[Provided entries]

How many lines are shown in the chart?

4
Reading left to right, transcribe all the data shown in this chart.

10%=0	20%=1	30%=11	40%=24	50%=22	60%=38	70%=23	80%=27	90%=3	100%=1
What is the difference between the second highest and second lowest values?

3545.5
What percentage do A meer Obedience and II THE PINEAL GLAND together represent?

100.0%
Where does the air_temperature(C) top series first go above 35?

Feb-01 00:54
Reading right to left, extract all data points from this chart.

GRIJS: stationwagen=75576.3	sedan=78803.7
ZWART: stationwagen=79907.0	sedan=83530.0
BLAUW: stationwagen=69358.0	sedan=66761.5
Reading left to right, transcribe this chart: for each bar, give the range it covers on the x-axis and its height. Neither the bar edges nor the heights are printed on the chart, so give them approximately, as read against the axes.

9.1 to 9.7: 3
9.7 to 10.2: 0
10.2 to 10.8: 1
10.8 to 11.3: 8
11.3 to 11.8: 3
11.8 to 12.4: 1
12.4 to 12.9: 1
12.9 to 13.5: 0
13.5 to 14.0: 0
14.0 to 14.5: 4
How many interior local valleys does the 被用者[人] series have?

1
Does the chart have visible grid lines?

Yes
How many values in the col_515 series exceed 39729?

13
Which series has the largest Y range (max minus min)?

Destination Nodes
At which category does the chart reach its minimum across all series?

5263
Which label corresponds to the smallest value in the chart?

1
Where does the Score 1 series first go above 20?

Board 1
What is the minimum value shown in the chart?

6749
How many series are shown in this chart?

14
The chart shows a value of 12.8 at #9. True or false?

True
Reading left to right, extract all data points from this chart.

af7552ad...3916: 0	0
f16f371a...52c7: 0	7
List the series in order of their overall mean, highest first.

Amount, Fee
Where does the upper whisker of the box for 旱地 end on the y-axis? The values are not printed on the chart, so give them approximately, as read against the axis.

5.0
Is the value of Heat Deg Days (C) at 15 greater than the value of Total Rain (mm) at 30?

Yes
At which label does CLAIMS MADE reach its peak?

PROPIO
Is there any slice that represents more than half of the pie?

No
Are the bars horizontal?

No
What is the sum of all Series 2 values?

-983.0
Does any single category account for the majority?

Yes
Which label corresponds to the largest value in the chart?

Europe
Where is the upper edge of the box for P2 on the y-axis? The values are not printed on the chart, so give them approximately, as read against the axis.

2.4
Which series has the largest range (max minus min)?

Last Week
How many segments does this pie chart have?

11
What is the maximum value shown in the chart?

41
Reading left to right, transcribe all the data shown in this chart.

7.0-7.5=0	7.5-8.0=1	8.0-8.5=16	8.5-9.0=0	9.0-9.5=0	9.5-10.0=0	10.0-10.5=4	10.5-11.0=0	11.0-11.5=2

[/Provided entries]

**Brief:** Please pull out every line of the records above that contains the string "data", matching its case exactly.

**Task result:**
Reading left to right, transcribe all the data shown in this chart.
Reading right to left, extract all data points from this chart.
Reading left to right, extract all data points from this chart.
Reading left to right, transcribe all the data shown in this chart.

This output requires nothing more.